This archive generally contains structured metadata—often in RDF or CSV format—linking millions of URLs to human-categorized topics like "Sports," "Science," or "Arts". "TDDLI" often refers to specialized subsets used in academic papers or machine learning models. Strengths:
Since DMOZ officially closed in March 2017, a significant portion of the URLs in this archive may lead to dead links or parked domains.
About Dataset. This is an url classification dataset from dmoz directory. There are 15 class for classification.
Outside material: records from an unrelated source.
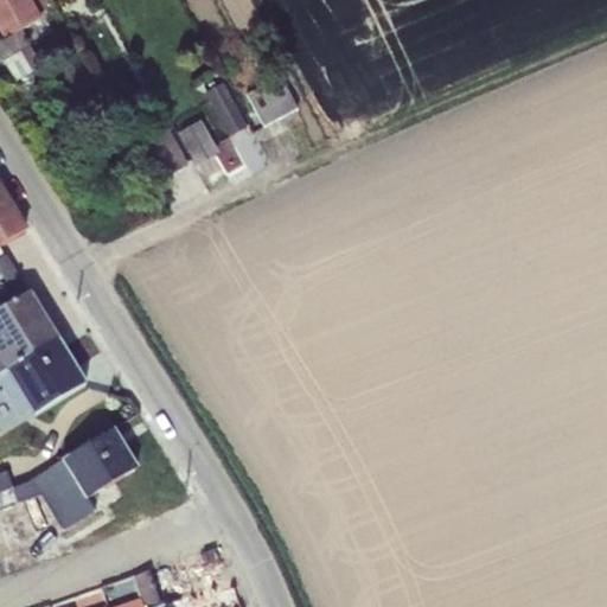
[(0,0),(0,34),(1,37),(6,39),(21,31),(38,23),(25,0),(0,0)]
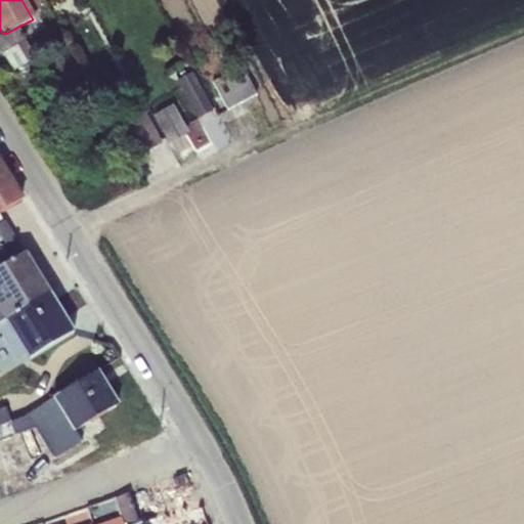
[(18,27),(5,34),(0,36),(0,48),(13,72),(36,60),(18,27)]
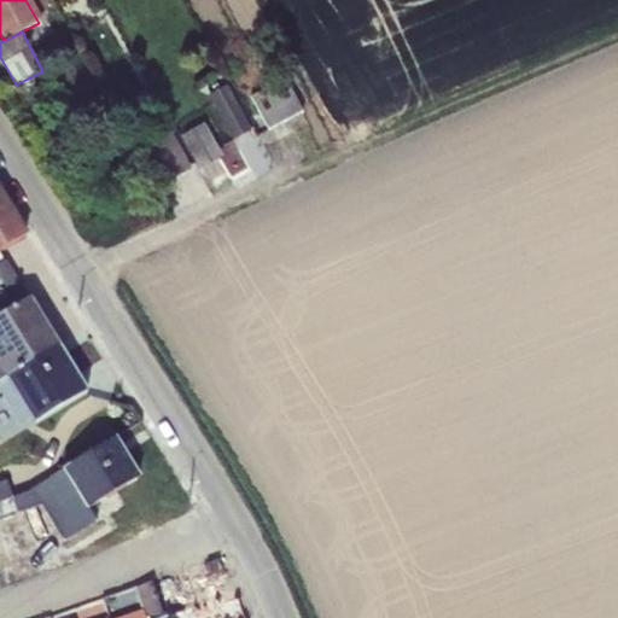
[(285,79),(250,97),(268,130),(303,112),(285,79)]
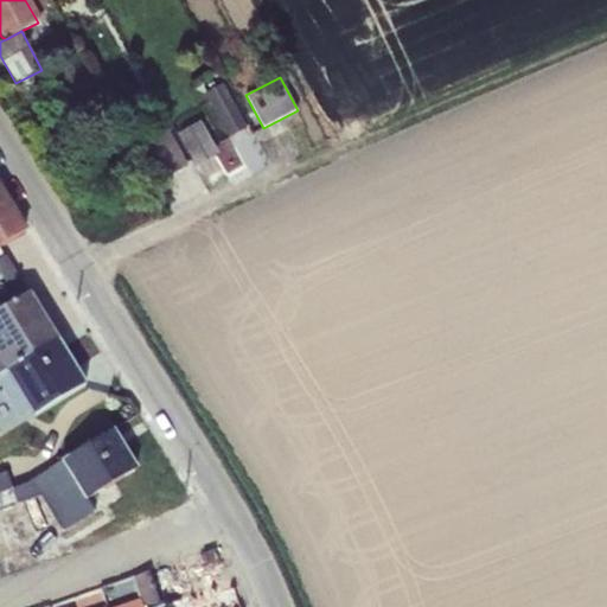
[(222,84),(204,95),(228,139),(247,129),(222,84)]
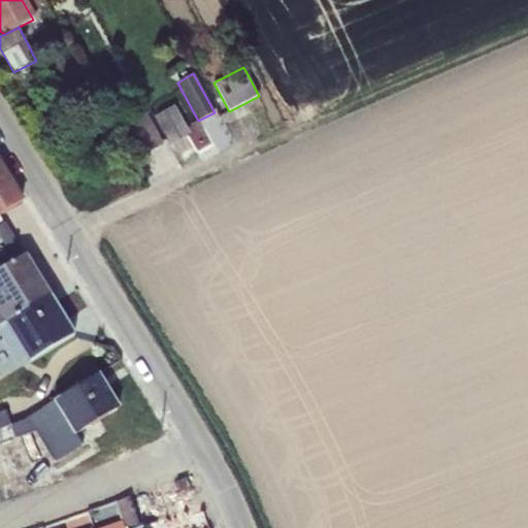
[(173,106),(154,118),(170,145),(190,135),(173,106)]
Highly recommended for researchers looking to train text-classification models or explore the historical structure of the early-to-mid-2000s internet. Community Perspectives
Unlike machine-generated lists, DMOZ data was curated by over 90,000 volunteer editors, making the classifications highly accurate for its time.
This archive generally contains structured metadata—often in RDF or CSV format—linking millions of URLs to human-categorized topics like "Sports," "Science," or "Arts". "TDDLI" often refers to specialized subsets used in academic papers or machine learning models. Strengths:
Since DMOZ officially closed in March 2017, a significant portion of the URLs in this archive may lead to dead links or parked domains.
About Dataset. This is an url classification dataset from dmoz directory. There are 15 class for classification.
Highly recommended for researchers looking to train text-classification models or explore the historical structure of the early-to-mid-2000s internet. Community Perspectives
Unlike machine-generated lists, DMOZ data was curated by over 90,000 volunteer editors, making the classifications highly accurate for its time.